As wrestling grew more visible, mainstream journalists became increasingly skeptical. Reporters wanted answers about whether wrestling was staged. Promoters resisted those questions, but the pressure was growing. That tension set the stage for what happened backstage at Madison Square Garden in 1984.
ABC’s 20/20 sent reporter John Stossel to cover professional wrestling. Stossel was not there as a fan. He was investigating whether wrestling was legitimate or scripted. During a backstage interview, Stossel told Schultz that wrestling was “fake.” In that moment, Schultz did not treat it as a question or an opinion. He took it as an insult.
Schultz slapped Stossel across the face. The moment was caught on camera. There was no buildup and no ambiguity. It was sudden, aggressive, and real. Stossel later reported experiencing ringing in his ears and other symptoms. What followed was something wrestling was not prepared for: a lawsuit.

Stossel sued both David Schultz and the World Wrestling Federation. The case forced wrestling into a public legal setting where kayfabe meant nothing. The lawsuit ended in a settlement in Stossel’s favor. While the financial details were not fully disclosed, the damage to Schultz’s career was immediate.
WWF owner Vince McMahon distanced the company from Schultz. Whatever loyalty once existed vanished. Schultz was effectively pushed out of the promotion, and his opportunities at the highest level disappeared. In an industry that relied heavily on relationships, that was the end of his run.
For wrestling, the incident had wider consequences. The slap became a symbol of how poorly wrestling handled media scrutiny in that era. Physical intimidation no longer worked. The industry began slowly shifting its approach, and within a few years McMahon would publicly acknowledge that wrestling was scripted entertainment, a move that would have been unthinkable just a decade earlier.

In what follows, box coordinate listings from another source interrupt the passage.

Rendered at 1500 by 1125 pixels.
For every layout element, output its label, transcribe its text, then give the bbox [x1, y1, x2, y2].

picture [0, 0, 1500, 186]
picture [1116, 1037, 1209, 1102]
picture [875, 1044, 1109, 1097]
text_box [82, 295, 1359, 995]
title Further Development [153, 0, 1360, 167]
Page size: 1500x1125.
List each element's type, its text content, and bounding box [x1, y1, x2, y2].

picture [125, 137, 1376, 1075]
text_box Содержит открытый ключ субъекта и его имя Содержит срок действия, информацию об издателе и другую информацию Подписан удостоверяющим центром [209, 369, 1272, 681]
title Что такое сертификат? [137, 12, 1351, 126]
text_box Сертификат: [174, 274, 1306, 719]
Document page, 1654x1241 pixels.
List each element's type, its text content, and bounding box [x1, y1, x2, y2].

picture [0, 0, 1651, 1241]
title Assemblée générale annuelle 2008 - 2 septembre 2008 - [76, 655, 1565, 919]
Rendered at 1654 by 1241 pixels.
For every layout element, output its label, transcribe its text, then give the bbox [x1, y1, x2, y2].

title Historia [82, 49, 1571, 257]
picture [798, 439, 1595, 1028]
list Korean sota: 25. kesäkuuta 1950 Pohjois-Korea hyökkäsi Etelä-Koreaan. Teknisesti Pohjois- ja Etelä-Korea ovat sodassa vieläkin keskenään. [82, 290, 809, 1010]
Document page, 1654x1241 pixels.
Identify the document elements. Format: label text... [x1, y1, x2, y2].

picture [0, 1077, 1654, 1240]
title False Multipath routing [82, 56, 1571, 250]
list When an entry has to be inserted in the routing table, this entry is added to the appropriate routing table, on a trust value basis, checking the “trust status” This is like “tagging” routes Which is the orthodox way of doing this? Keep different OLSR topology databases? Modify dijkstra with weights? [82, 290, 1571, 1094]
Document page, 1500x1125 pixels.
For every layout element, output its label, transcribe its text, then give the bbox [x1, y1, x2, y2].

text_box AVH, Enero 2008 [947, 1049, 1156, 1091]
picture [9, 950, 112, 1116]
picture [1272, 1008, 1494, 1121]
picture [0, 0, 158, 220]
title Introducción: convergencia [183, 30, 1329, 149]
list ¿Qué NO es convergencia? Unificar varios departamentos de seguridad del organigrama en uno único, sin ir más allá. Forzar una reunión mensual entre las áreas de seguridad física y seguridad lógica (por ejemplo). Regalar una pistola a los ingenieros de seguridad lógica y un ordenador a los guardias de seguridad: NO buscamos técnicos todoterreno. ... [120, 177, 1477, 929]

For Schultz, the moment followed him for the rest of his life. He continued to speak about the incident in interviews, often expressing bitterness over how he was treated afterward. Some fans saw him as a casualty of an outdated code, a man punished for enforcing rules that promoters themselves once demanded. Others viewed the slap as unjustifiable, regardless of context.
What cannot be denied is that Schultz became part of wrestling history not because of titles or feuds, but because he embodied the collision between old-school wrestling culture and modern media reality. His story sits at the point where wrestling stopped pretending it could exist outside public accountability.
Today, the Schultz-Stossel incident is referenced whenever discussions turn to kayfabe, media relations, or wrestling’s evolution into openly acknowledged entertainment. It remains uncomfortable, messy, and unresolved, which is why it still gets talked about.
David “Dr. D” Schultz did not set out to change wrestling’s relationship with the media. But in one impulsive moment, he helped end an era.